In 1827, Kennekuk met with William Clark in Saint Louis. He told Clark:
“My father, the Great Spirit has placed us all on this earth; he has given to our nation a piece of land. Why do you want to take it away and give us so much trouble?”
As he lay dying of smallpox in 1852, Kennekuk promised to come back to life in three days. He did not fulfill his promise.
The Cherokee peace chief Yonaguska died in 1819 and came back to life 24 hours later. He announced that he had gone to the spirit world where he talked with dead friends and relatives. In the spirit world, the Creator gave him a message to share with the people. As a result of this experience, Yonaguska organized a temperance society and banished whiskey from this people.
In 1820, Seneca leader Cornplanter had a vision in which the Great Spirit told him to have nothing further to do with the Americans or with war. He burned all of his old trophies of war.
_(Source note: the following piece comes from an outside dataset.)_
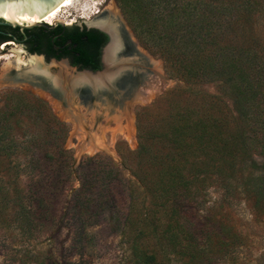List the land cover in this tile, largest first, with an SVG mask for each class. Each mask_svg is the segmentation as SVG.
<instances>
[{"label":"rangeland","instance_id":"obj_1","mask_svg":"<svg viewBox=\"0 0 264 264\" xmlns=\"http://www.w3.org/2000/svg\"><path fill=\"white\" fill-rule=\"evenodd\" d=\"M227 1L229 0L216 2L220 5ZM257 3V11L254 12L256 14L250 20L243 16L244 13L233 12L223 15L219 21L220 32L237 50L248 47L258 49L255 40L264 39V0H258ZM104 14H114L124 22L140 51L150 58L153 70L151 77L160 85L143 100L128 102L123 107L110 101H99L91 108L81 104L80 99L75 97L72 100L75 110L69 112L62 106L61 101L51 97L48 92L27 84H0V111L10 110L15 104L12 92L18 90L48 103L58 122L51 121L48 117L38 120L29 113L27 116L22 115L19 126L15 124L18 127L17 136L22 138V128L32 131L36 129L42 131L43 139L47 141L50 129L60 131L54 144L64 145L69 151L64 160L68 159L70 163L72 161L79 176L77 179L73 176L67 177L69 162L64 169L66 172L63 175L61 173L60 178L52 174L54 165L49 167L48 174L54 177L49 179L52 187L51 190L48 189L49 183L44 180L43 192L55 204L52 209L50 206L45 208L46 212L42 217L35 209L29 211L18 206L20 198L32 200L36 195V188L30 190L33 182L30 183V177L25 172L17 177L4 171L7 159L2 160L0 264H136L133 243L127 242L123 233L117 231L116 225L110 223L108 211L114 208V204L118 209L125 208L130 195V183H136L137 178L133 171L141 160L139 126L145 132L157 130L169 122L175 112L187 107L197 108L204 101L207 104L209 100L203 96L211 95L220 98L230 111L232 118L229 126L243 135L244 139H252V122L237 111V97L228 77L186 76L183 71H178L172 57L166 53L173 51L176 43L169 44L164 53V46L156 45L152 37L139 36L119 0H73L68 7L63 8L57 19L62 20L65 25L88 27L89 22H95L96 17ZM8 42L13 44L9 45L10 50L3 55L14 54L15 57L27 59L25 54L18 56L11 52L13 48L28 50L25 44ZM176 42L181 47L185 40L177 37ZM2 45L5 48V43ZM182 50L185 48L182 47ZM51 59L47 58L53 67V74L58 75L60 67ZM63 61L60 59L59 62ZM8 62L6 58L0 59V78L14 67V64L9 66ZM143 109L149 110L144 112ZM72 115L78 118V127ZM92 141H98L101 147L90 150L88 143ZM247 144L250 155L247 161L237 164L232 176H209L197 190V198L186 205L190 219L189 229L195 232L203 248L201 256L191 261L190 256L179 255L166 240L160 239L158 231L154 233L153 228H149L141 244L148 252L158 251L155 264H264V212L257 208L254 197L245 185L251 174L260 172L264 157L261 155L260 145L254 141H248ZM49 145L51 143L46 142V146ZM61 160L63 159L56 158L58 163ZM60 180L65 181L66 189H61L63 183ZM84 183L93 184L96 192L106 186L104 201L97 196L95 204L98 206L92 208L98 210L104 202L100 209L101 214L94 217V222L88 225L89 235L80 243L75 228L68 221L72 210L67 208V202L71 201L70 189L79 188ZM136 187L135 211L146 213L150 204L149 198L141 186ZM33 206H36L35 203ZM138 227L145 228V224L139 222ZM222 240L229 245L224 246ZM177 249L179 250L178 247ZM36 255L40 256L39 261L34 260Z\"/></svg>","mask_w":264,"mask_h":264},{"label":"trees","instance_id":"obj_2","mask_svg":"<svg viewBox=\"0 0 264 264\" xmlns=\"http://www.w3.org/2000/svg\"><path fill=\"white\" fill-rule=\"evenodd\" d=\"M119 1L139 36L152 37L156 45L164 46V53L169 44L176 43V50L166 53L172 57L178 71H183L186 76L228 77L237 97V111L252 122V139H244L229 126L232 116L220 98L204 95L203 98L209 100L207 104L204 101L197 108L187 107L175 112L171 120L157 130L145 132L141 126L138 128L141 160L133 171L137 180L130 183L126 207L118 209L114 204V208L108 211L110 223L116 225L127 242L133 243L136 264L157 262L158 251L148 252L141 244L149 228H153L154 233L158 231L160 239L166 240L179 255H188L194 261L201 256L203 248L195 232L189 229L186 205L197 198V190L209 176H232L237 164L247 161L250 156L248 141L260 145L264 157V39L255 40L258 49L237 50L220 32L219 25L223 15L233 12L244 13L245 18L252 19L258 0H229V4L220 5L217 0ZM177 37L185 40L183 46H177ZM10 40L23 43L30 52L45 54L48 59L70 58L75 66L100 70L102 50L109 36L101 30L78 24H48L24 32L19 27L0 25V44ZM13 94L15 104L10 110L0 111V166L6 158L4 171L17 177L25 172L30 177V183L33 182L30 190L36 188L34 193L38 196H33L30 201L20 198L18 206L29 211L35 209L44 217V209L48 206L52 209L55 204L43 192L44 180L49 183L48 189L52 187L49 179L54 177L48 174L49 167L54 165L52 174L60 178L69 162L67 177L77 179L79 176L72 161L64 160L69 151L64 145L54 144L60 131L50 129L46 141L41 130L22 128V138H18L15 124L19 126L22 115L29 113L38 120L44 117L58 120L48 103L39 97L22 90L13 91ZM143 110L147 112L149 109ZM45 141L51 145L46 146ZM56 158L63 160L58 163ZM1 171L0 167V175ZM259 171L251 174L245 185L257 208L264 212V163ZM61 182V189H66L65 181ZM138 185L149 198L146 213L135 211ZM105 186L96 192L93 184L84 183L69 191L71 201L67 202V208L72 212L68 221L75 228L80 243L89 235L88 225L101 214L104 202H100L98 210L92 208L97 204V196L104 201ZM137 222H143L145 228H139ZM221 243L229 245L223 240ZM38 259L40 256L36 255L34 260Z\"/></svg>","mask_w":264,"mask_h":264},{"label":"water","instance_id":"obj_3","mask_svg":"<svg viewBox=\"0 0 264 264\" xmlns=\"http://www.w3.org/2000/svg\"><path fill=\"white\" fill-rule=\"evenodd\" d=\"M61 2L62 0H0V25L19 27L23 32L33 27L48 26L47 23L35 20L42 19ZM102 16L95 18L98 22L88 24L89 28L101 30L109 36L102 50L100 70L80 68L73 65L68 58H63V63L59 62L60 59L52 58L51 60L60 67L58 75H55L46 55L13 48L11 52L19 56L25 54L27 62L18 66L14 62V67L0 78V84L12 86L27 84L48 92L61 101L62 106L69 112L75 110L72 103L75 97L80 99L81 104L91 108L99 101L102 103L110 101L123 107L134 101L137 93H146L141 88L153 74L152 64L140 51L128 28L118 16L114 17L112 14ZM102 19L108 20L106 25L102 23ZM52 24L55 26L64 22L57 19ZM5 42L7 41L0 44V55L10 50L9 45L2 48ZM32 57L37 59V64L30 61ZM66 66L69 69H66ZM82 76L88 79L84 80Z\"/></svg>","mask_w":264,"mask_h":264},{"label":"bare ground","instance_id":"obj_4","mask_svg":"<svg viewBox=\"0 0 264 264\" xmlns=\"http://www.w3.org/2000/svg\"><path fill=\"white\" fill-rule=\"evenodd\" d=\"M72 1L73 0H62V2L56 7V8H54L53 10H51L48 14H46L42 19H38V20H35V21H42V22H44V23H47V24H51L54 20H56L57 18H58V16H59V13L60 12H62V10H63V8H66V7H68L71 3H72ZM115 13V12H114ZM116 14V13H115ZM117 15V14H116ZM116 15H114L113 14V16L115 17ZM34 22V21H33ZM95 22H98V20H96ZM107 22H108V20H106V19H102V23H104L105 25L107 24ZM13 44V42H7V43H5V47L6 46H8V45H12ZM4 47V46H3ZM2 47V48H3ZM144 53V52H143ZM17 54V53H16ZM19 56V55H18ZM147 56V55H146ZM12 57H14V59H12ZM148 57V56H147ZM2 58H6V59H8V65L10 66V65H13L14 64V62L16 63L15 65L16 66H18V64L20 65V64H23V63H26L27 62V59H21L20 57V59L18 58V57H15V55L14 54H10V55H2V56H0V59H2ZM148 59H149V61H151L150 60V58L148 57ZM154 60V59H153ZM30 61L31 62H33V63H35V64H37L38 63V61H37V59L35 58V57H32L31 59H30ZM155 61V60H154ZM82 79H84V80H87L88 79V77H86V76H82ZM159 85H160V83H157V81H155L154 79H153V77H151L150 76V80L149 81H147V83H145V85H143L142 86V88H141V90H145V92L146 93H141V92H139V93H137L136 94V97H135V99L134 100H143L144 98H146L145 96L147 95V94H151L153 91H155L158 87H159ZM44 92V91H43ZM44 94V93H43ZM49 94V93H48ZM48 94H45L48 98H50V95H48ZM52 97V96H51ZM148 97V96H147ZM50 99H52V98H50ZM94 112V111H93ZM73 116V115H72ZM73 118V121H75L76 123H77V127L79 126L78 125V122H77V120H78V118L77 117H72ZM77 118V119H76ZM80 124V123H79ZM96 141V140H95ZM95 141H92V142H90V143H88V145H89V149L90 150H95V149H98V148H100L101 147V144H99L98 143V141L97 142H95Z\"/></svg>","mask_w":264,"mask_h":264},{"label":"flooded vegetation","instance_id":"obj_5","mask_svg":"<svg viewBox=\"0 0 264 264\" xmlns=\"http://www.w3.org/2000/svg\"><path fill=\"white\" fill-rule=\"evenodd\" d=\"M70 61H71V59L70 58H68ZM71 63H72V61H71ZM73 64V63H72ZM101 64H102V55H101Z\"/></svg>","mask_w":264,"mask_h":264}]
</instances>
In 1849, four Navajo medicine men in New Mexico made the sacred journey to Tohe-ha-glee (Meeting Place of Waters) to consult with the Page of Prophecy. After making the proper offerings, they read the marks in the sand which were the messages from the Holy People. The marks indicated a journey to a distant place. Other marks indicated many burials. This was not a happy message, but one which seems to have foretold the Navajo Long Walk.
In New Mexico, the blind Navajo prophet Bineah-uhtin, a medicine man who saw with his mind, attended a War Chant ceremony in 1849. Here he came into contact with some young Navajo warriors. He told them:
“The day will come when your enemies will drive you out of your homeland, and you will go to a barren country where the corn will not grow and your sheep will eat poison weeds and die. Many of your people will starve, and others will be killed so that only a few will survive, and in all these wide cornfields there will be nothing alive excepting the coyotes and the crows.”
During the second half of the nineteenth century, new Indian prophets continued to appear and they inspired religious movements such as the Indian Shaker Church and the Ghost Dance.